The Road to 2020 - American Elections and certainly we didn't shut down the economy in 2016 when 80,000 Americans died of the flu (official CDC number). — fishfry
This is first of all incorrect:
https://www.cdc.gov/flu/about/burden/2016-2017.html
28,000 to 61,000 is the right number.
Second, the two diseases are nowhere near comparable. First of all, most people have some resistance to the flu for being exposed to it before, meaning it's less contagious as not everyone will infect another person. For CV in principle any person is capable of infecting another if you don't take precautions. The spread for CV is therefore much faster.

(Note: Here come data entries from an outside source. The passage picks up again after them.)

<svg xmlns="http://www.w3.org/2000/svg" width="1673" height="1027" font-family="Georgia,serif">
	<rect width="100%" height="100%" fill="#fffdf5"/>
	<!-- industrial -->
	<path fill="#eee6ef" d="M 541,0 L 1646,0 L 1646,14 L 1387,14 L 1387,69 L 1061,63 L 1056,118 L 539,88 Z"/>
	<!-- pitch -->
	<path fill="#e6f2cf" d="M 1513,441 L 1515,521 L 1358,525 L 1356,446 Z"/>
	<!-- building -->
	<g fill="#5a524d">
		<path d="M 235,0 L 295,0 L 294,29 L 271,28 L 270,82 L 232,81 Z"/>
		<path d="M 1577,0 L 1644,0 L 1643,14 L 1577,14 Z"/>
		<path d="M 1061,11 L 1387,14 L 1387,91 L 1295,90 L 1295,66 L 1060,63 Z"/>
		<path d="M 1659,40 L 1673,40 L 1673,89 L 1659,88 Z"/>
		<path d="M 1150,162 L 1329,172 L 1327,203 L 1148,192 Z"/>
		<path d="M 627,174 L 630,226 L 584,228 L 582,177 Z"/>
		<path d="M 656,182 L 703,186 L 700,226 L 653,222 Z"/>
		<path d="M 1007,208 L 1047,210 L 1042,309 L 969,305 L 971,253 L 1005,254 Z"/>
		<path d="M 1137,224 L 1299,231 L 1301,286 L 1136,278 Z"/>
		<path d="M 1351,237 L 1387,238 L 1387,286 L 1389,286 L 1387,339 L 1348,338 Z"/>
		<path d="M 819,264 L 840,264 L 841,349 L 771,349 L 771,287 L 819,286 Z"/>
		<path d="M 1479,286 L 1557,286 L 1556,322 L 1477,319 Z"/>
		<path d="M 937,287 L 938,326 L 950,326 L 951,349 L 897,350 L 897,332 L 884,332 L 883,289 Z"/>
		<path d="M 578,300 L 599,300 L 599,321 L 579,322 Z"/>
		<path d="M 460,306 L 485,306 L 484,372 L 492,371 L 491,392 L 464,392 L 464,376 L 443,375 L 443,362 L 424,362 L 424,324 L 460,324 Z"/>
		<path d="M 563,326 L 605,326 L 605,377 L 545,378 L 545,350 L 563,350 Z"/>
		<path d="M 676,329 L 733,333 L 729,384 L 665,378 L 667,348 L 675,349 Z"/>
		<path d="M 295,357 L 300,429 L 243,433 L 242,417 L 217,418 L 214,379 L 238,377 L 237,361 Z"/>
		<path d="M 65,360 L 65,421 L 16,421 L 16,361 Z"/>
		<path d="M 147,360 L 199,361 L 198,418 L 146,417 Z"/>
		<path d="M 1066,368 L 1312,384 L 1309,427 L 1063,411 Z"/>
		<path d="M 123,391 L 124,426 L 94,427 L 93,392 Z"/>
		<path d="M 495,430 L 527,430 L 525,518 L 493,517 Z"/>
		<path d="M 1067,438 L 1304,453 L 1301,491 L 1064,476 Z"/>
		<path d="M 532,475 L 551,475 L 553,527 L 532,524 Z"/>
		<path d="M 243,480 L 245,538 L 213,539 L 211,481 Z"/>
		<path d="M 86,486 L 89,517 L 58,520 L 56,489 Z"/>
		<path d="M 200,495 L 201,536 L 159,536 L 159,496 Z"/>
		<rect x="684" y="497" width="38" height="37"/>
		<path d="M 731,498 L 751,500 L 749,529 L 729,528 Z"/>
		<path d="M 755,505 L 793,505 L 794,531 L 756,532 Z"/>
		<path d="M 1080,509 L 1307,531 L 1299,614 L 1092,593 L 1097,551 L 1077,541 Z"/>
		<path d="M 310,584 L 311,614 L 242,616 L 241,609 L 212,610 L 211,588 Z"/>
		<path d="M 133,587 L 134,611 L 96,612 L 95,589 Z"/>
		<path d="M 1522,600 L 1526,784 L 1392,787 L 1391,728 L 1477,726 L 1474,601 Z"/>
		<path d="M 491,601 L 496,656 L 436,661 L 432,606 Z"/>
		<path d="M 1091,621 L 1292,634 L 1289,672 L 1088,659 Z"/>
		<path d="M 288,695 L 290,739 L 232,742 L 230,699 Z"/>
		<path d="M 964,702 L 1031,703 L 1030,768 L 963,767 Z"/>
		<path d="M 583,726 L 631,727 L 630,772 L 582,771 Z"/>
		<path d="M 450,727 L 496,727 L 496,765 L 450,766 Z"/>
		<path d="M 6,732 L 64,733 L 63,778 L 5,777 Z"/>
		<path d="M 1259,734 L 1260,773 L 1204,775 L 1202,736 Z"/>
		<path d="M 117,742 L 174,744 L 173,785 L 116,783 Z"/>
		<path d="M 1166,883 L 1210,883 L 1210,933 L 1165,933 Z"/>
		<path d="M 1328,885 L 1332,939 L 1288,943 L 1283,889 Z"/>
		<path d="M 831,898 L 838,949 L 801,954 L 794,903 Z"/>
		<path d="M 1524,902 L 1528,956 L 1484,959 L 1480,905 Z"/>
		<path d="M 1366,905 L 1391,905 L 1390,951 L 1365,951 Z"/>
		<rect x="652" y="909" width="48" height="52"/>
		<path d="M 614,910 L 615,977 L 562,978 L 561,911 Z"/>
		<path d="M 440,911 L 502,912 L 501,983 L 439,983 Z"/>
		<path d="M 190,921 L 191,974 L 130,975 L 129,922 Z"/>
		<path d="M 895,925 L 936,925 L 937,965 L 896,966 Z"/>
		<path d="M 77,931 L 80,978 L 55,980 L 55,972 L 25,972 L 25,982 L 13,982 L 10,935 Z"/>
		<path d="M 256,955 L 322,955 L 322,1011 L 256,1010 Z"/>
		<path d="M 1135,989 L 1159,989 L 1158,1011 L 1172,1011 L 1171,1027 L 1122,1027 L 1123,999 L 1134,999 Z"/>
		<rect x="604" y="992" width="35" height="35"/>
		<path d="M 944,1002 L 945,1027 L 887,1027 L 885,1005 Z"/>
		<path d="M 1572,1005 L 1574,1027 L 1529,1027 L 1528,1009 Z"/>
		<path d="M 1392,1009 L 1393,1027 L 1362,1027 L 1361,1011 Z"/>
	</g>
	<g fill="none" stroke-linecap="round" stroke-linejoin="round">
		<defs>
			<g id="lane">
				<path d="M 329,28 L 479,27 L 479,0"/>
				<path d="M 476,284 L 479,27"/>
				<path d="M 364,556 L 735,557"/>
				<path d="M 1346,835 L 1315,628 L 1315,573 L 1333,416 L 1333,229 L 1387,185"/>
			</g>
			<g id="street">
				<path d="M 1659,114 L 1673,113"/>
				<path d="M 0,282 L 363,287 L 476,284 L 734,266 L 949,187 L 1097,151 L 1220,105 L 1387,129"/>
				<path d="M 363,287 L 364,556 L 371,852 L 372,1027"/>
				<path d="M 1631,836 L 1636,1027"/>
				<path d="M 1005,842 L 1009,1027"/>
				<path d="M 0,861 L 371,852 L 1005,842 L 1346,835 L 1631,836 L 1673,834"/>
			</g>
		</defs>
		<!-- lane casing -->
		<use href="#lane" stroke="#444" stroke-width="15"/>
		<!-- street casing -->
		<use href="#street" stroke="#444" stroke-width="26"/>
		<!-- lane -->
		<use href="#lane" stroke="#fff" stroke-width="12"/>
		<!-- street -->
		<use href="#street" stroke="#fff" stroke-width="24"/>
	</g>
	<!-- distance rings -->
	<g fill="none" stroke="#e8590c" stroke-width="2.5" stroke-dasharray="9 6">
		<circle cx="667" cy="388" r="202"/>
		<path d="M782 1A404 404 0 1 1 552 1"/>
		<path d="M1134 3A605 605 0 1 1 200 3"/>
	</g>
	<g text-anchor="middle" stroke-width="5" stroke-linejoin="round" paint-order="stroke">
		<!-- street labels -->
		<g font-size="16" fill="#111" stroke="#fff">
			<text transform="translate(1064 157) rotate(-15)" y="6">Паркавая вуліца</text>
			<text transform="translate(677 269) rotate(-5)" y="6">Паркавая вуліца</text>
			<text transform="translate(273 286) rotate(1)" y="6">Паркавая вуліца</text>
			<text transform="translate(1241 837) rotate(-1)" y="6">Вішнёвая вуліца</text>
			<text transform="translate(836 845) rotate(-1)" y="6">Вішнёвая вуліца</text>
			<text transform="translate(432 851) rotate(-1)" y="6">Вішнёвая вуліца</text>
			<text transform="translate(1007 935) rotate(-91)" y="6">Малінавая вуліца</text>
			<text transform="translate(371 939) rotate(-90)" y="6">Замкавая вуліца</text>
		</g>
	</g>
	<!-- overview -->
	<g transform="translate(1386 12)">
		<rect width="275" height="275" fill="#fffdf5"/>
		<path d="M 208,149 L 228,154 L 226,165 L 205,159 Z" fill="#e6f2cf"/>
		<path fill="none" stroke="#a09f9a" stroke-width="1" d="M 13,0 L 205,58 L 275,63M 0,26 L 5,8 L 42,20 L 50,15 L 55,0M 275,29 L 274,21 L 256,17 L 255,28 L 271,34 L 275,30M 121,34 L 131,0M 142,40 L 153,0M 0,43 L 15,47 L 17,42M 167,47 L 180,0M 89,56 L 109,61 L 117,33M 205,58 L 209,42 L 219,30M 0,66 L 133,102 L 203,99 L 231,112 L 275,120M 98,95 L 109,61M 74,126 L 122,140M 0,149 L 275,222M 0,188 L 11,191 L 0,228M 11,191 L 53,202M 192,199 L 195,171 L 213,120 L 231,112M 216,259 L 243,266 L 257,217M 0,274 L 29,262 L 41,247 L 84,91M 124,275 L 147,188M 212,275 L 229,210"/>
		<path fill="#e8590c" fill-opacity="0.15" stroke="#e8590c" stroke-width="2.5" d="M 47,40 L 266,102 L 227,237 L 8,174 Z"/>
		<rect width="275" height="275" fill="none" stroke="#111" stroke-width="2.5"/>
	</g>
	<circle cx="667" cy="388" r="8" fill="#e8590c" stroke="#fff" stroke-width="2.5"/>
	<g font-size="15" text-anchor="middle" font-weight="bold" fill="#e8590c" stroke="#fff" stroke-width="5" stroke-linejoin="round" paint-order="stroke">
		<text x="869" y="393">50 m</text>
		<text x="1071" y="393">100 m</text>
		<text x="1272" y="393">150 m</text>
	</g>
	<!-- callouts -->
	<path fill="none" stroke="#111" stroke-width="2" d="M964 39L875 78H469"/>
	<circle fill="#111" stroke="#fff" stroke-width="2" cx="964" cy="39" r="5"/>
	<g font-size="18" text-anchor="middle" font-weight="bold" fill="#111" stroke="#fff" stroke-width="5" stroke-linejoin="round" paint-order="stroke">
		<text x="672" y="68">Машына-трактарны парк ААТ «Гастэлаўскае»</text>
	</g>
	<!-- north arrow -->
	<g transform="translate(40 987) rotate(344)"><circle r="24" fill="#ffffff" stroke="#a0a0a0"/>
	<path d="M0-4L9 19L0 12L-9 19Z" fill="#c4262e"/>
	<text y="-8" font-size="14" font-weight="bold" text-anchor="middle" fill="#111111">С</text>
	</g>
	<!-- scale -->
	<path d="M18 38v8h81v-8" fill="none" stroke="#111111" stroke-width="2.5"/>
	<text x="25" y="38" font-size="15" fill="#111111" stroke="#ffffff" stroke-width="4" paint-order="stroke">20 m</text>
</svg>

Third, the latest estimate for CV death rate = .66% compared to the .1% for the flu. Doing nothing would mean it would infect about 50-60% of US citizens much less than for the flu because a lot of people have (partial) resistance to the latter (e.g. only 10% is symptomatic, so possibly 20% at the most). The CV death rate would mean 1,079,100 to 1,294,920 deaths on a 327 million population for the US.
And that's still excluding the effects of deaths due to the unavailability of health care resource not directly related to CV.
80,000 is therefore entirely manageable, especially spread out over the entire flu season and the entirity of the USA, where CV is currently still more or less limited to a couple of epicenters. CV is not manageable unless you include social distancing and wait for a cure.